--- Lesetext ---

Man hatte den Eindruck, diese Millionarios haben es gar nicht nötig, sich zu verausgaben. Da fehlten Begeisterung, Herzblut, Leidenschaft, einfach alles. Der Sieg gegen Schweden, dieser Treffer in letzter Minute, hat die Schwächen eher kaschiert, als einen Bann zu brechen, wie viele gehofft hatten. Das Spiel gegen Südkorea war ein Schritt zurück zu der Mannschaft, die im ersten Spiel so enttäuscht hatte.
Was man Joachim Löw vorwerfen kann? Vielleicht, dass er sich abgewandt hat von den jungen Spielern, die im Jahr zuvor so überragend den Confed Cup gewonnen hatten, und stattdessen lieber auf bewährte Kräfte gesetzt hat. Jetzt muss ein Umbruch her. Ich weiß nicht, ob Löw dafür der Richtige ist. Selbst in der Kreisklasse spürt ein Trainer: Da kannst du jetzt nicht weitermachen.
Thomas Beer (46, Trainer des SSV Kitzingen in der Kreisliga): Ich hatte die Hoffnung, dass wir nach den zum Teil bodenlosen Testspielauftritten den Schalter umlegen können, wie eigentlich immer bei großen Turnieren. Aber dazu hätte es mehr Einsatz, mehr Laufbereitschaft gebraucht und nach vorne mehr Tempo. Die deutsche Elf hatte im ganzen Turnier zwei, drei Situationen, in denen der Ball wirklich mal steil in die Gasse gekommen ist, sonst nur Einzelaktionen. Das hat gegen Südkorea gerade zu zwei Torchancen gereicht. Sie hat keine Balance zwischen Abwehr und Angriff gefunden.
Dieses Ballschleppen, wie das Özil beispielhaft praktiziert, kann die Gegner nicht mehr verblüffen. Die haben unser Spiel doch längst entschlüsselt. Nach dem Last-Minute-Sieg gegen Schweden dachte ich, es würde ein Ruck durch die Mannschaft gehen. In diesem Spiel waren wir die bessere Elf. Gegen Mexiko war die Defensivarbeit desolat. Aber der Bundestrainer hat gar nicht reagiert. Ich hoffe, dass er die richtigen Lehren aus diesem Auftreten zieht. Die Mannschaft braucht jetzt mal eine neue Ansprache. Andererseits sehe ich gerade keinen, der den Job übernehmen könnte.

--- Bereitgestellte Daten ---
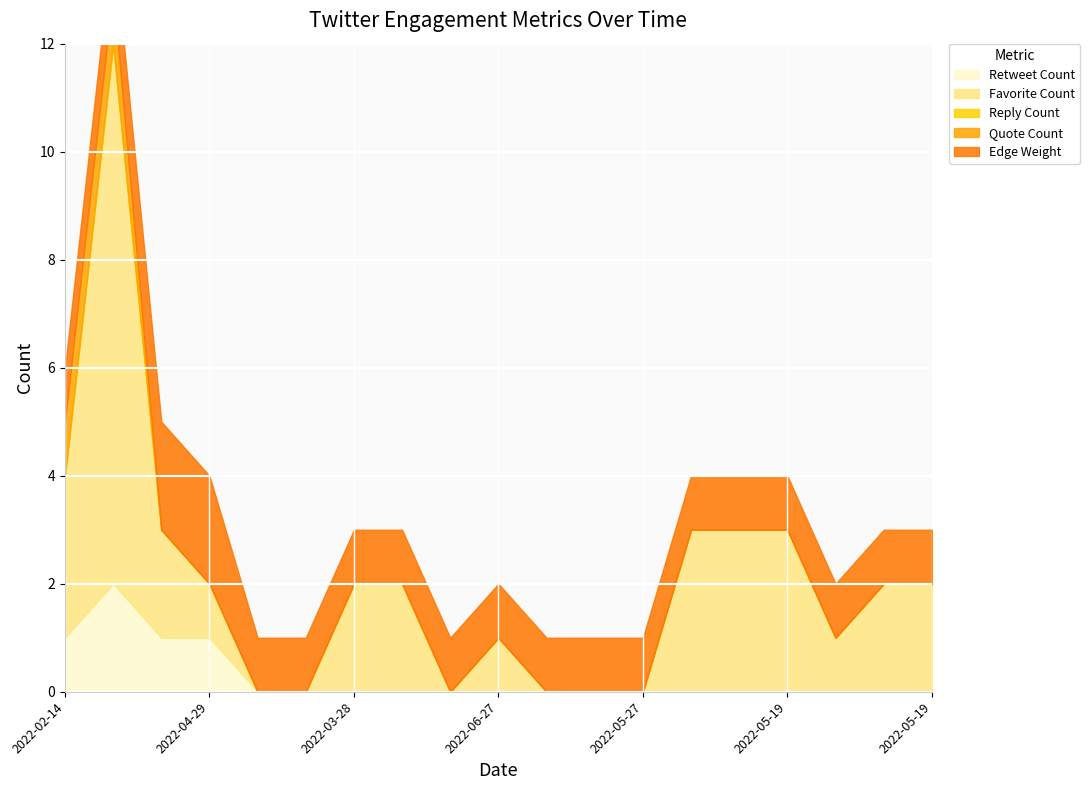

True or false: Retweet Count and Edge Weight intersect in this chart.

True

--- Zu bearbeitende Aufgaben ---
[1] Nennen Sie den Verein, den Thomas Beer laut dem Lesetext trainiert.
[2] Greifen Sie den Lesetext über die deutsche Elf auf und führen Sie ihn im Anschluss an seinen letzten Satz weiter.

--- Lösungen zur Übung ---
[1] Thomas Beer trainiert den SSV Kitzingen in der Kreisliga.

[2]
Christian Golden (30, bisher Trainer des TSV Frickenhausen in der Frauen-Bayernliga): Nach den letzten Spielen war ich darauf vorbereitet, dass es so kommen könnte. Ich habe zwei Theorien: Entweder die Mannschaft war nach den ganzen Spielen in der Liga und im Pokal überspielt oder müde. Oder die Spieler wussten nicht, wohin sie laufen sollten, und sind dann halt gar nicht gelaufen.
Die Mannschaft war nicht richtig austariert, wie man es etwa von Kroatien gesehen hat. Uns fehlte ein defensiver Mittelfeldspieler, der auch mal die Bälle gewinnt. In Sebastian Rudy hatten wir im Spiel gegen Schweden endlich einen, der als Bindeglied zwischen Offensive und Defensive fungierte – und dann verletzt er sich unglücklich. Der DFB muss diese Situation jetzt aufarbeiten. Ich glaube, Konzept und Kader sind erschöpft.
Das muss nicht zwingend in einen Trainerwechsel münden. Aber ich habe die Entscheidungen eines Herrn Löw seltenst geteilt, weil ich ein ganz anderes Fußball-Gen in mir trage. Für mich zählen Einsatz, Leidenschaft und Balleroberung mehr als sturer Ballbesitz. Am meisten begeistert haben mich als Mannschaft die Kroaten mit ihrer Qualität im Mittelfeld und ihren vielen hungrigen Nachwuchsspielern.
Erwin Klafke (54, zuletzt Trainer des FC Hopferstadt in der Kreisliga): Es war nicht zu erwarten, dass wir ausscheiden, aber mit dieser Leistung musst du froh sein, dass es so gekommen ist und wir uns ein Spiel gegen Brasilien erspart haben. Die Einstellung hat überhaupt nicht gepasst, man hat den Willen vermisst, das Letzte aus sich herauszuholen. Das war viel zu pomadig, kein Elan, keine Laufbereitschaft, kein Spielwitz.
Sonst hat die Mannschaft sich während des Turniers immer von Spiel zu Spiel gesteigert. Aber ihr hat jemand gefehlt, der sie führt und lenkt, gerade gegen Südkorea. Mir ist es vorgekommen, als würde sie ihr Schicksal einfach hinnehmen. Da war kein Aufbäumen erkennbar, nichts. Vielleicht muss man jetzt, um neue Ziele zu erreichen, einfach mal alte Zöpfe abschneiden. Ich wäre für einen radikalen Schnitt. Löw sollte aufhören und mit ihm fünf oder sechs der altgedienten Spieler.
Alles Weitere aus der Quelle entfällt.